Chris Lau - Seeking Alpha

Saturday, June 20, 2009

Psychology is Everything...Fundamental Analysis is Everything...Which is it?

Ken Norquay posted his views on the current market sentiment. He recently published the book "Beyond the Bull." I had the privilege of winning a copy of his book at one of his company's investment seminars. It is a very good book, because the author illustrates the relationship between market cycles and investor psychology.

I recommend this book, and also caution you not to simply judge a book by its cover: the publisher (?) did not appear to spend much time on "prettying up" the cover.

Norquay uses technical charting as one way of gauging the market sentiment. He does not use charts as the only way to analyze companies.

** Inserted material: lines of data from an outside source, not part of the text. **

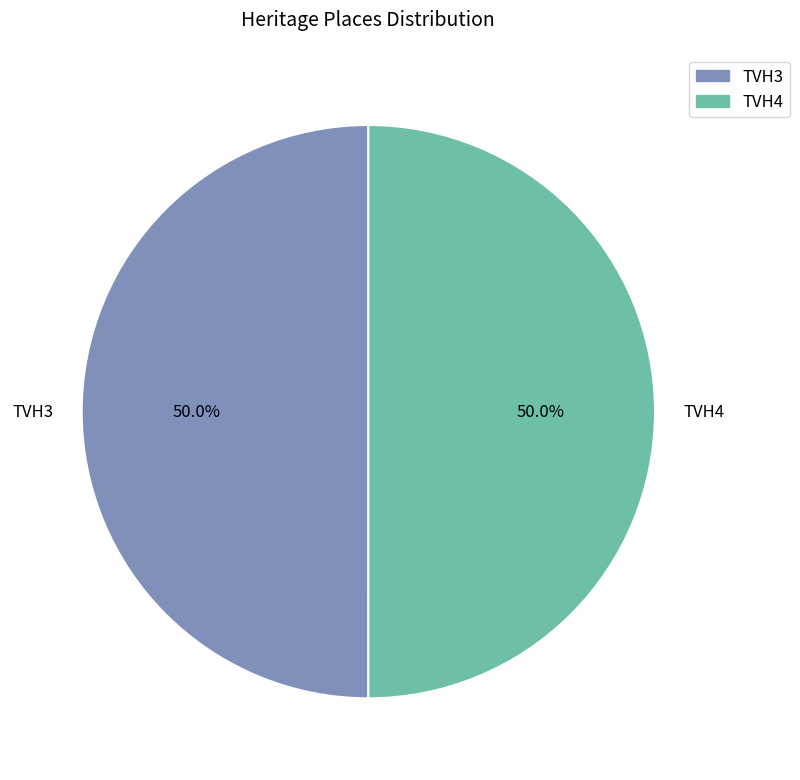

What is the ratio of the value at TVH3 to the value at TVH4?

1.0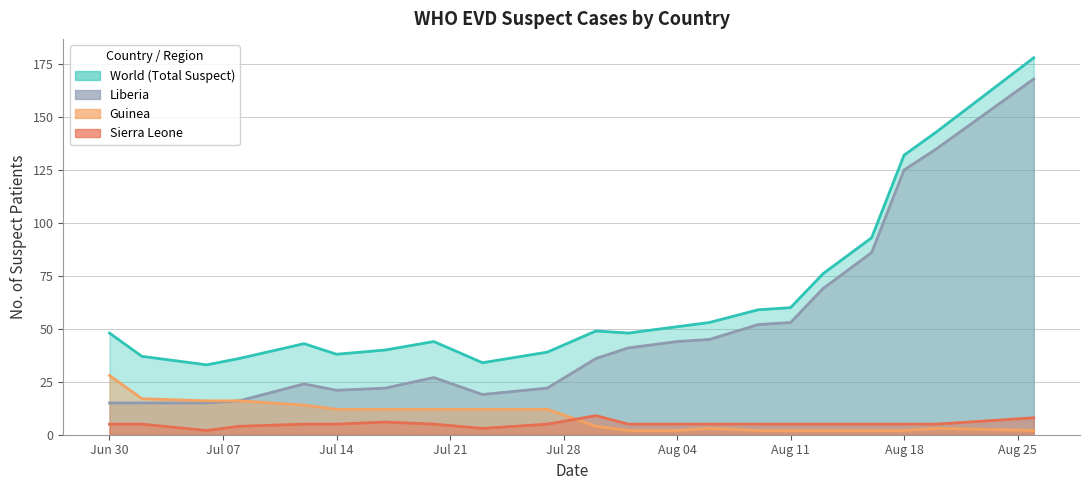

Rank the series by their maximum value, from lowest to highest.

Sierra Leone, Guinea, Liberia, World (Total Suspect)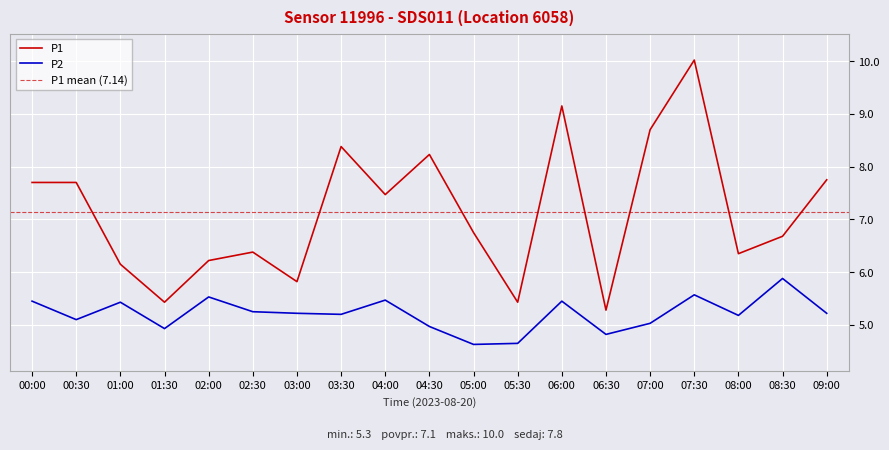

Rank the series by their maximum value, from lowest to highest.

P2, P1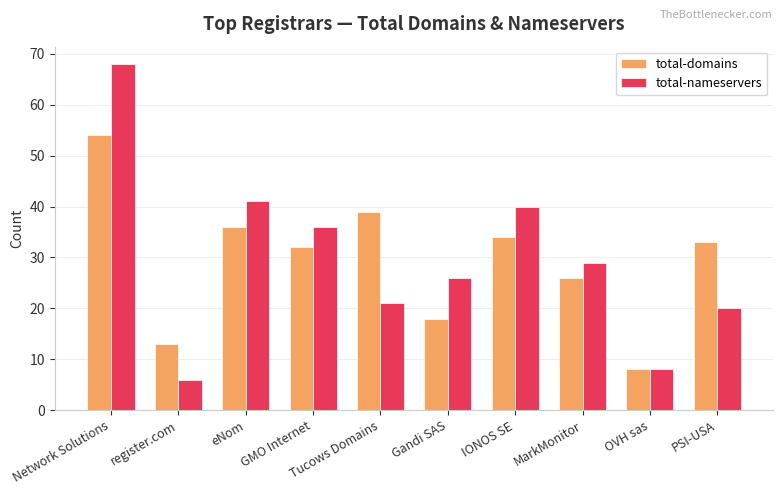

The value of total-nameservers at register.com is 10. True or false?

False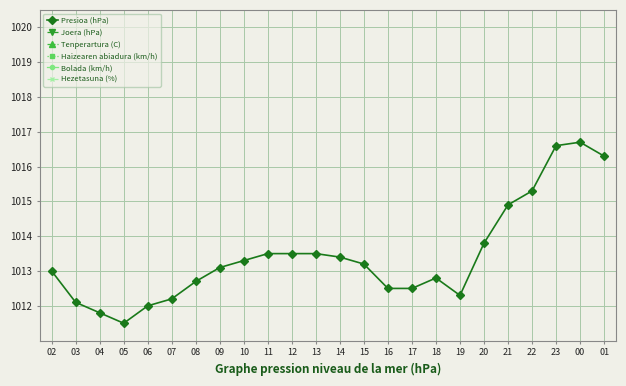

True or false: Hezetasuna (%) and Bolada (km/h) intersect in this chart.

False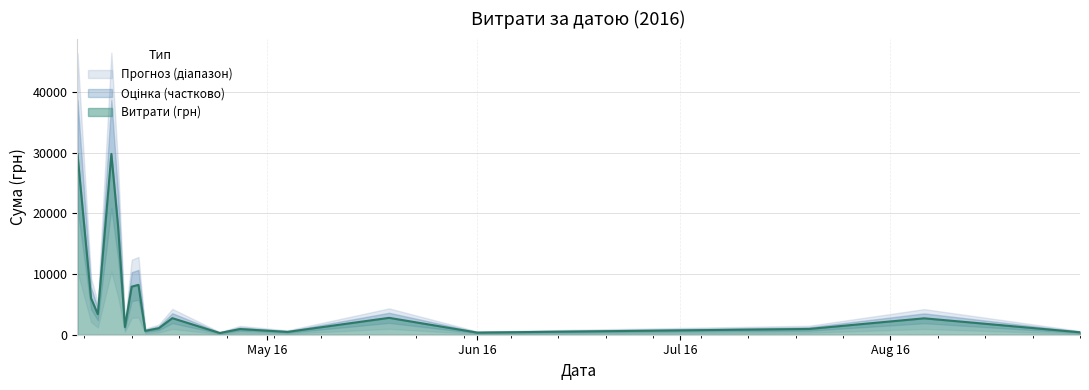

Which label corresponds to the largest value in the chart?

03.04.2016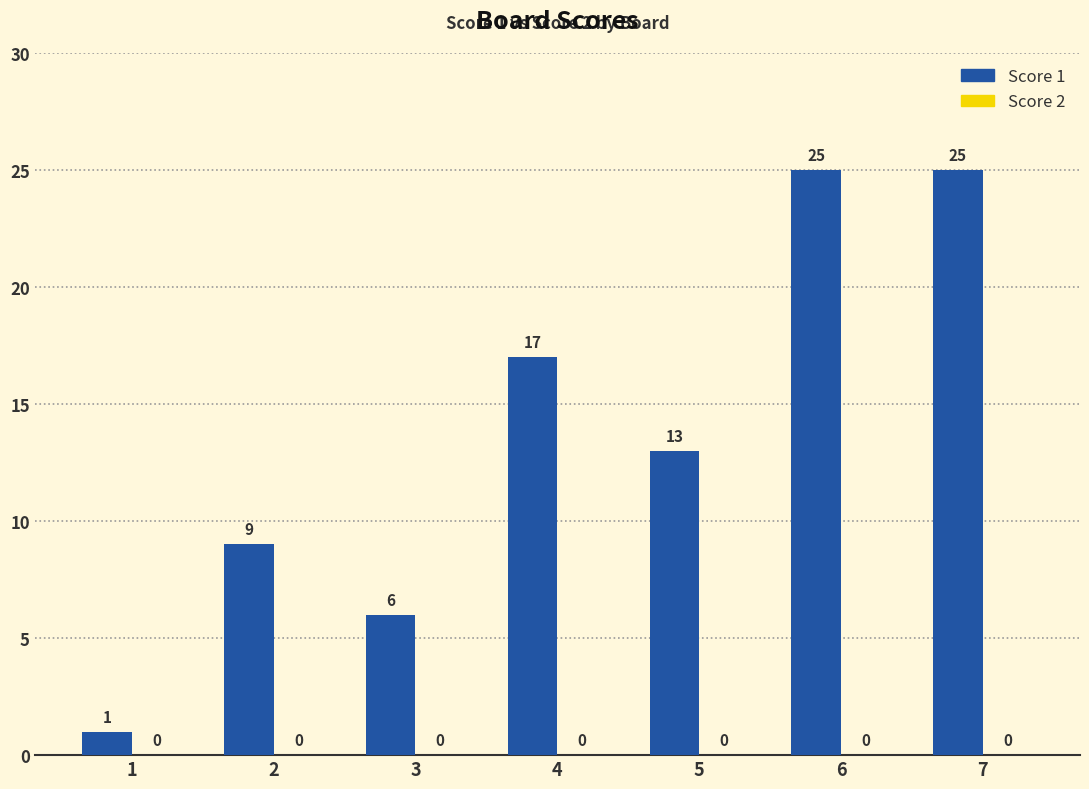

True or false: the data shows 1 at 1.

True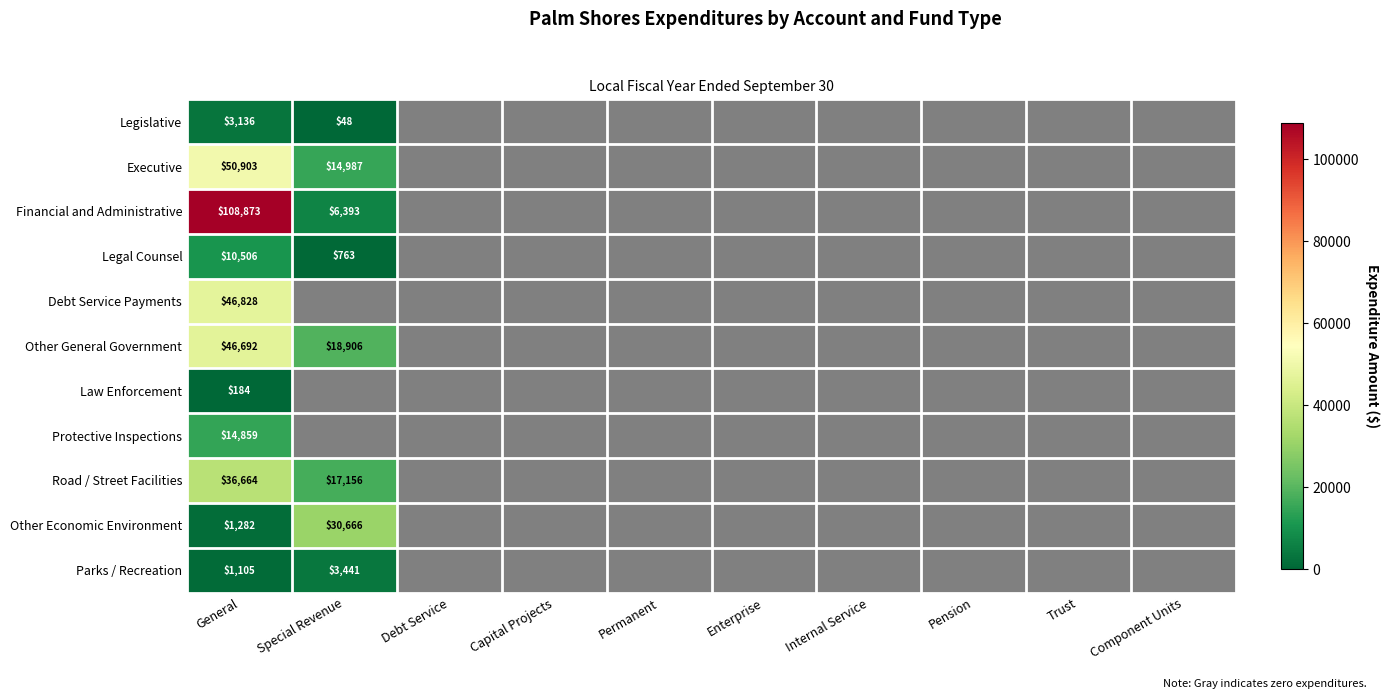

Which series has the widest spread of values?

Financial and Administrative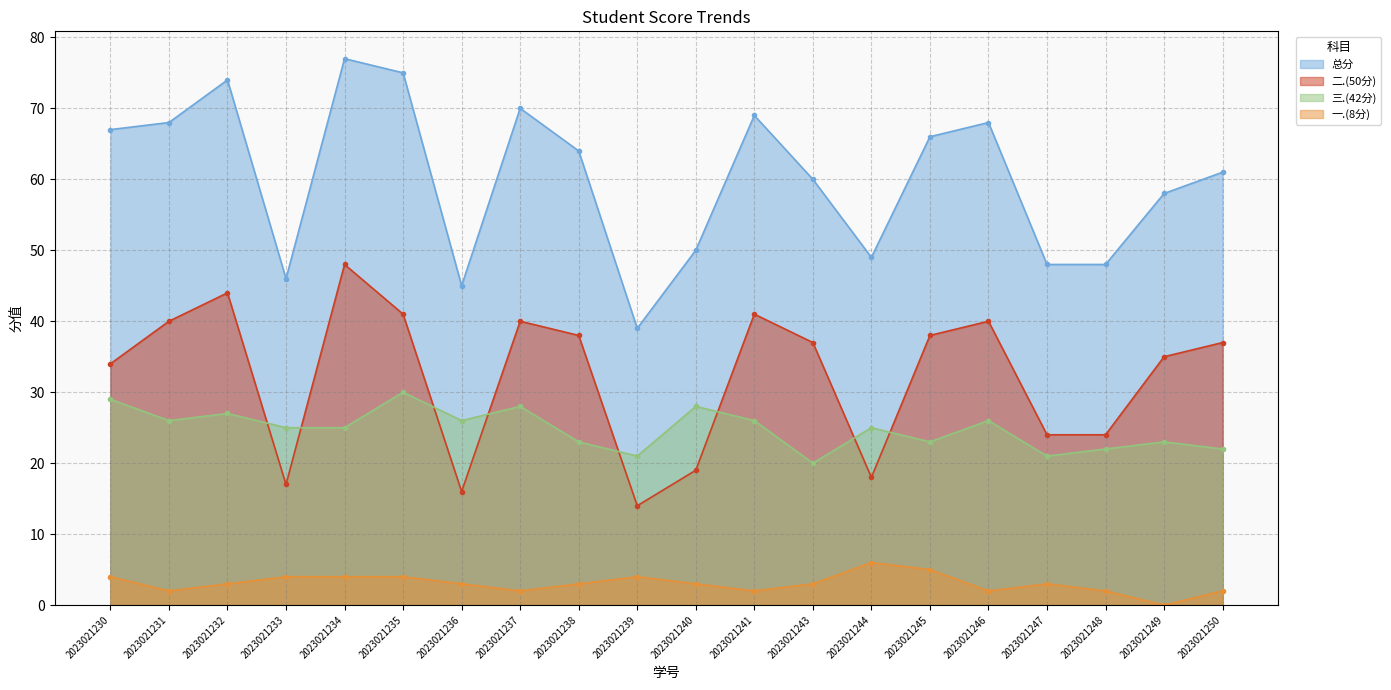

What is the average value of the 三.(42分) series?

25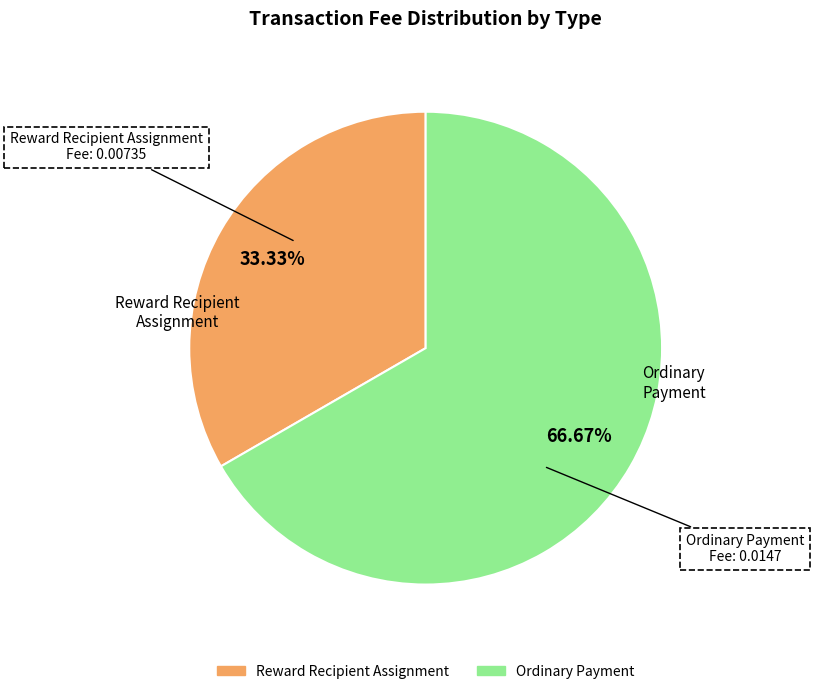

How many slices are in this pie chart?

2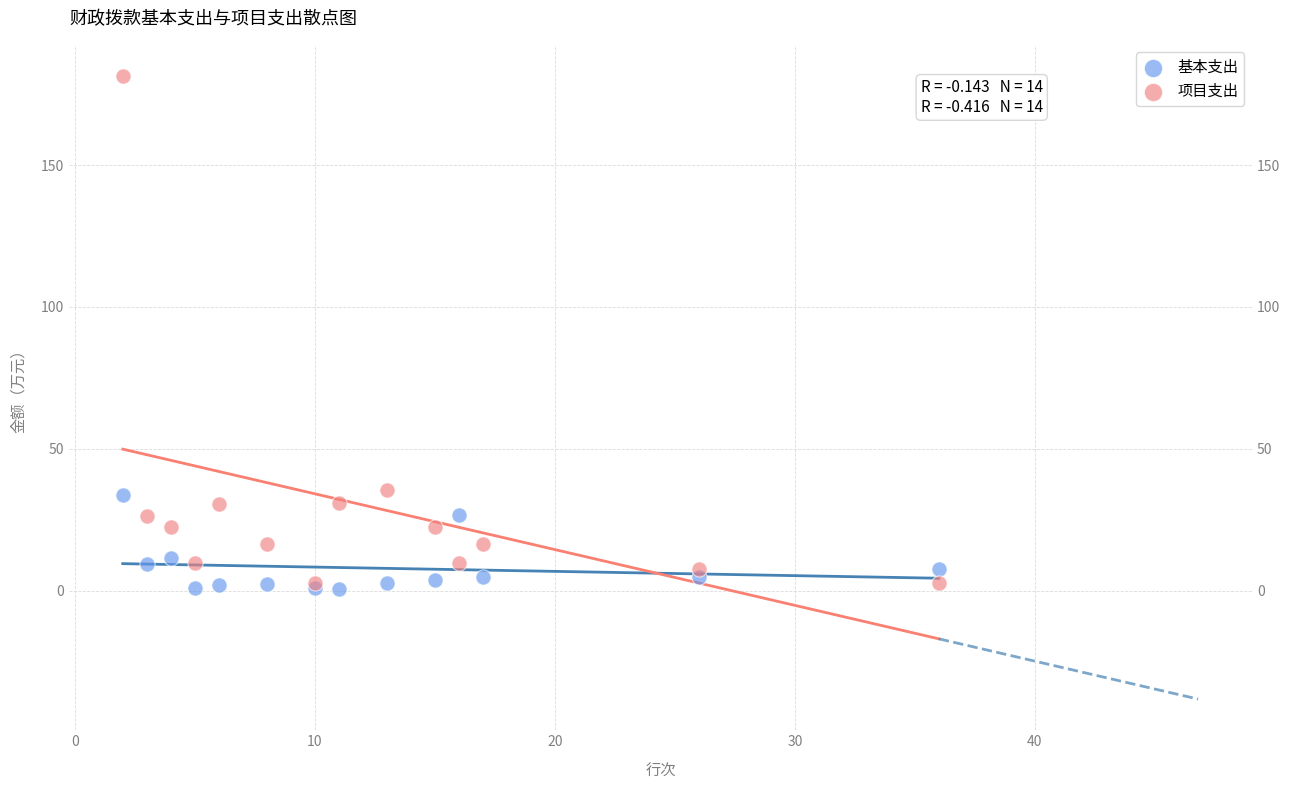

Which series has the largest Y range (max minus min)?

项目支出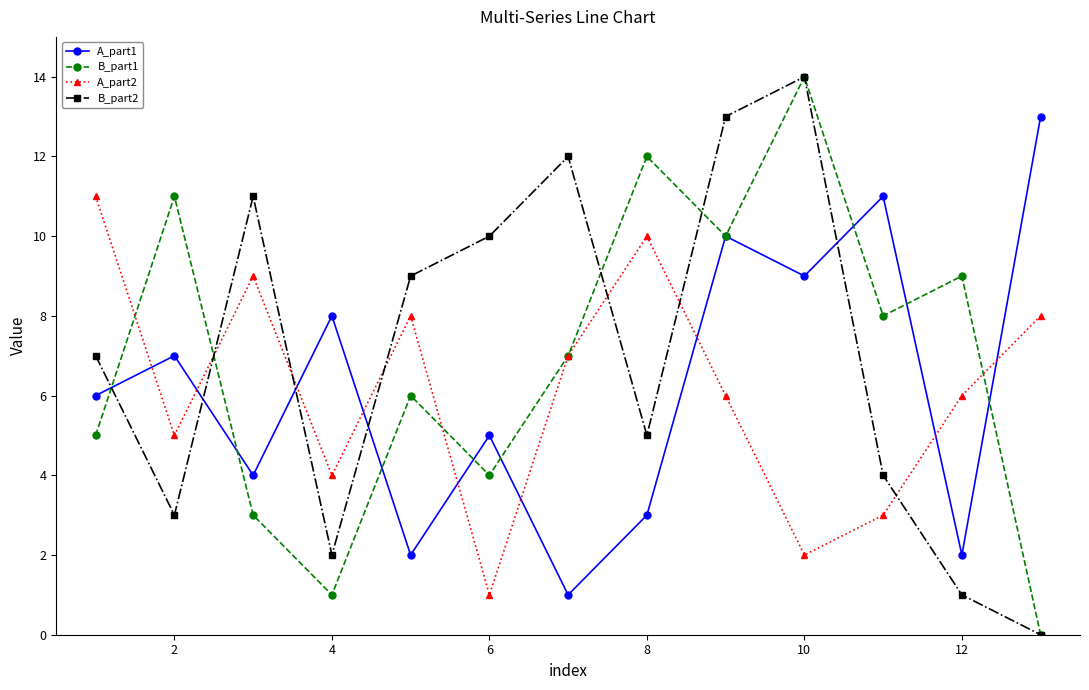

What is the average value of the B_part2 series?

7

When I read his most recent blog entry, it reminded me of my correct early call late last-year that "Obama-rama" would be a disappointment. Norquay reminds us that the latest wall street marketing to spin a miraculous "Green Shoot" recovery is built on false hope. I would agree on this viewpoint.

It would appear that the positivity today is based on the positivity of the market, and not solidly on fundamentals. I remain weary about the health of the market, because of the impending troubles that will result with the maturities for option ARMs (adjustable rate mortgages) and for CREs (Commercial Real Estate debt).

We are in constant contact with ordinary investors and stock brokers. And right now they are REALLY BULLISH. It seems that most of them were fully invested in the stock market at this time last year, June 2008. Within 5 months they had lost 45%! Winter of 2008 and ‘09 was a long painful financial experience for most of them. But spring brought new hope. ‘Midst news of increasing unemployment and GM’s bankruptcy, the stock market rallied. Analyst after analyst talked about the market “climbing a wall of worry.”

Review: “Climbing a wall of worry” refers to a phenomenon that occurs at important bottoms in stock market cycles. Economic news is so bad that the investing public worry that the economy is getting worse and the stock market will continue down. In other words, the stock market goes up, but investors do not believe it… they are too worried.

Is that what’s happening now? That’s not what we see.

What we see is “don’t worry, be happy.” It started with last year’s lightning losses in the crashing stock market of September 2008. People were shocked! Then came Obama-mania: hopes that the new president’s stimulus package would somehow save us all. Surely a new economic age had begun: surely the economy would rise like a phoenix out of the ashes of America’s fallen corporate giants. Then came a normal bear market rally: March 9, 2009 to now. The Canadian stock market has retraced about 40% of its 2008/9 drop; the US market about 30%. This rally has both Canadian and US investors breathing a huge sigh of relief. “Another four or five months of this and we’ll break even for the year!” The latest stock market buzz-phrase is “green shoots.” These are the early signs of economic recovery: the green shoots of spring, growing out of the icy soil of winter… optimistic hope that the worst is over and the recovery is just around the corner.

That’s not a wall of worry. The wall of worry is about investors NOT believing that things are getting better. In June 2009, investors think [hope?] things ARE getting better. They think they WILL make back the money they just lost in 2008. If they are worried at all, they are worried about missing out on the recovery.

When the 2008/2009 bear market finally does end, the first move up will be met with an attitude of disbelief. Investors will have a bad attitude toward the stock market. The green shoots they see now will be replaced by the green light they don’t see.
Source: http://kennorquay.blogspot.com/2009/06/when-is-good-attitude-bad-attitude.html

Psychology is Everything...Fundamental Analysis is Everything...Which is it?

It is both. The phrase "I want to have my cake and to eat it too" comes to mind. We are told you cannot have one without the other, and that a sacrifice needs to be made to get one thing at a cost of the other.

Market pricing is based on psychology. Fundamental analysis is based on security analysis. Is it possible to analyze solely on a balance sheet, or solely on what everyone else is thinking?